### WORK REQUEST
Starting at the line below holding "2. **Create Analyzer:**" and stopping at the line holding "- If you find", print every line exactly, both ends included, and leave the rest out.

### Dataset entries
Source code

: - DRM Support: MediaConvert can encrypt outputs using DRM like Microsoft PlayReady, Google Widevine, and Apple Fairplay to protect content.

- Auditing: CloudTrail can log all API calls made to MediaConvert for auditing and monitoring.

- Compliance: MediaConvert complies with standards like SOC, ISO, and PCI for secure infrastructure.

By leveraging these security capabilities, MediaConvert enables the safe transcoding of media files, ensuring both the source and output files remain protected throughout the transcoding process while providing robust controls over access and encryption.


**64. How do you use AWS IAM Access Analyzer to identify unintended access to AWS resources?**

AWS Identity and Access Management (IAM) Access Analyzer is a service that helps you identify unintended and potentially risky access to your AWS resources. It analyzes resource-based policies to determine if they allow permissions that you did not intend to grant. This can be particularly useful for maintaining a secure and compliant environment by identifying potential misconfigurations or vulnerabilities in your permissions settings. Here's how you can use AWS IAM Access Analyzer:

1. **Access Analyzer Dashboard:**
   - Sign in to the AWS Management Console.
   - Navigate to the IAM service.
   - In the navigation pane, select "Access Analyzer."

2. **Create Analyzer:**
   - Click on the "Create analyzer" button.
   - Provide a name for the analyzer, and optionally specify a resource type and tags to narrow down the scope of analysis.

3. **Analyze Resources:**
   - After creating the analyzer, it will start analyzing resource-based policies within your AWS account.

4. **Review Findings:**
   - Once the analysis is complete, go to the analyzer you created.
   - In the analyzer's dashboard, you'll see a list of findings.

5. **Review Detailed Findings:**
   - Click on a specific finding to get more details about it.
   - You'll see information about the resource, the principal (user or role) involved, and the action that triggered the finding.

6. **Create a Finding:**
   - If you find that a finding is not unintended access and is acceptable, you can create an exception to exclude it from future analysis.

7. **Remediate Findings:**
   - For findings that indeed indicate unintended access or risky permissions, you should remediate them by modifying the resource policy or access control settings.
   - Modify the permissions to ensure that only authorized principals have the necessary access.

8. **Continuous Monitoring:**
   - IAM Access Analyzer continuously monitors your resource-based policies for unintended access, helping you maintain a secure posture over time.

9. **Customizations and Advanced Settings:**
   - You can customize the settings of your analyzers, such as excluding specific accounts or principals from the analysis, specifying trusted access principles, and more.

### RESULT FOR THIS TASK
2. **Create Analyzer:**
   - Click on the "Create analyzer" button.
   - Provide a name for the analyzer, and optionally specify a resource type and tags to narrow down the scope of analysis.

3. **Analyze Resources:**
   - After creating the analyzer, it will start analyzing resource-based policies within your AWS account.

4. **Review Findings:**
   - Once the analysis is complete, go to the analyzer you created.
   - In the analyzer's dashboard, you'll see a list of findings.

5. **Review Detailed Findings:**
   - Click on a specific finding to get more details about it.
   - You'll see information about the resource, the principal (user or role) involved, and the action that triggered the finding.

6. **Create a Finding:**
   - If you find that a finding is not unintended access and is acceptable, you can create an exception to exclude it from future analysis.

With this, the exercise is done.